Excerpts from a dataset:
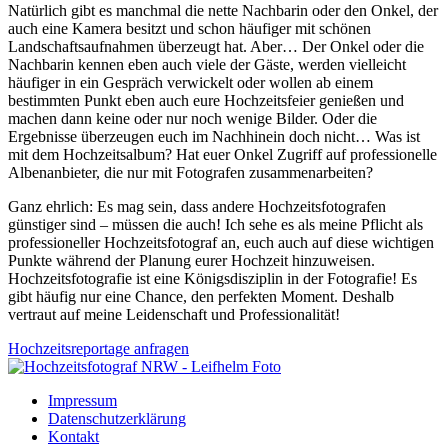
Natürlich gibt es manchmal die nette Nachbarin oder den Onkel, der
auch eine Kamera besitzt und schon häufiger mit schönen
Landschaftsaufnahmen überzeugt hat. Aber… Der Onkel oder die
Nachbarin kennen eben auch viele der Gäste, werden vielleicht
häufiger in ein Gespräch verwickelt oder wollen ab einem
bestimmten Punkt eben auch eure Hochzeitsfeier genießen und
machen dann keine oder nur noch wenige Bilder. Oder die
Ergebnisse überzeugen euch im Nachhinein doch nicht… Was ist
mit dem Hochzeitsalbum? Hat euer Onkel Zugriff auf professionelle
Albenanbieter, die nur mit Fotografen zusammenarbeiten?
Ganz ehrlich: Es mag sein, dass andere Hochzeitsfotografen
günstiger sind – müssen die auch! Ich sehe es als meine Pflicht als
professioneller Hochzeitsfotograf an, euch auch auf diese wichtigen
Punkte während der Planung eurer Hochzeit hinzuweisen.
Hochzeitsfotografie ist eine Königsdisziplin in der Fotografie! Es
gibt häufig nur eine Chance, den perfekten Moment. Deshalb
vertraut auf meine Leidenschaft und Professionalität!
Hochzeitsreportage anfragen
Impressum
Datenschutzerklärung
Kontakt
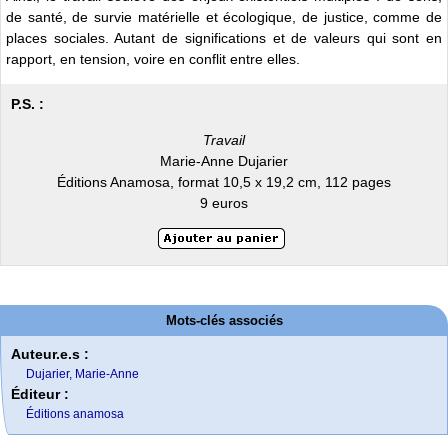
de santé, de survie matérielle et écologique, de justice, comme de
places sociales. Autant de significations et de valeurs qui sont en
rapport, en tension, voire en conflit entre elles.
P.S. :
Travail
Marie-Anne Dujarier
Éditions Anamosa, format 10,5 x 19,2 cm, 112 pages
9 euros
Mots-clés associés
Auteur.e.s :
Dujarier, Marie-Anne
Éditeur :
Éditions anamosa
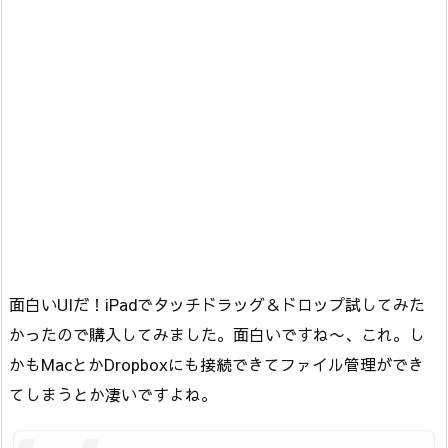
面白いUIだ！iPadでタッチドラッグ＆ドロップ試してみた
かったので購入してみました。面白いですね〜、これ。し
かもMacとかDropboxにも接続できてファイル管理ができ
てしまうとか凄いですよね。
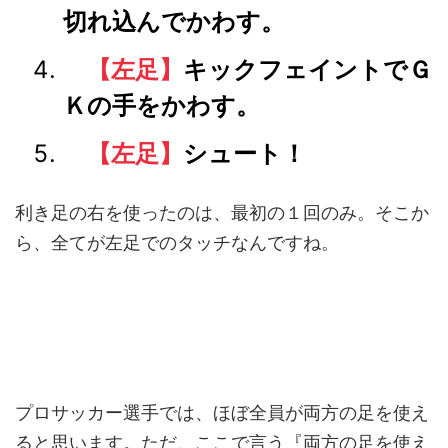
切れ込んでかわす。
【左足】
キックフェイントでＧ
Ｋの手をかわす。
【左足】
シュート！
利き足の右を使ったのは、最初の１回のみ。そこか
ら、全てが左足でのタッチなんですね。
プロサッカー選手では、ほぼ全員が両方の足を使え
ると思います。ただ、ここで言う『両方の足を使え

#### Work order
How many lines in the listing above contain the word "auch"? Reply with the number only.

#### Solved problem
5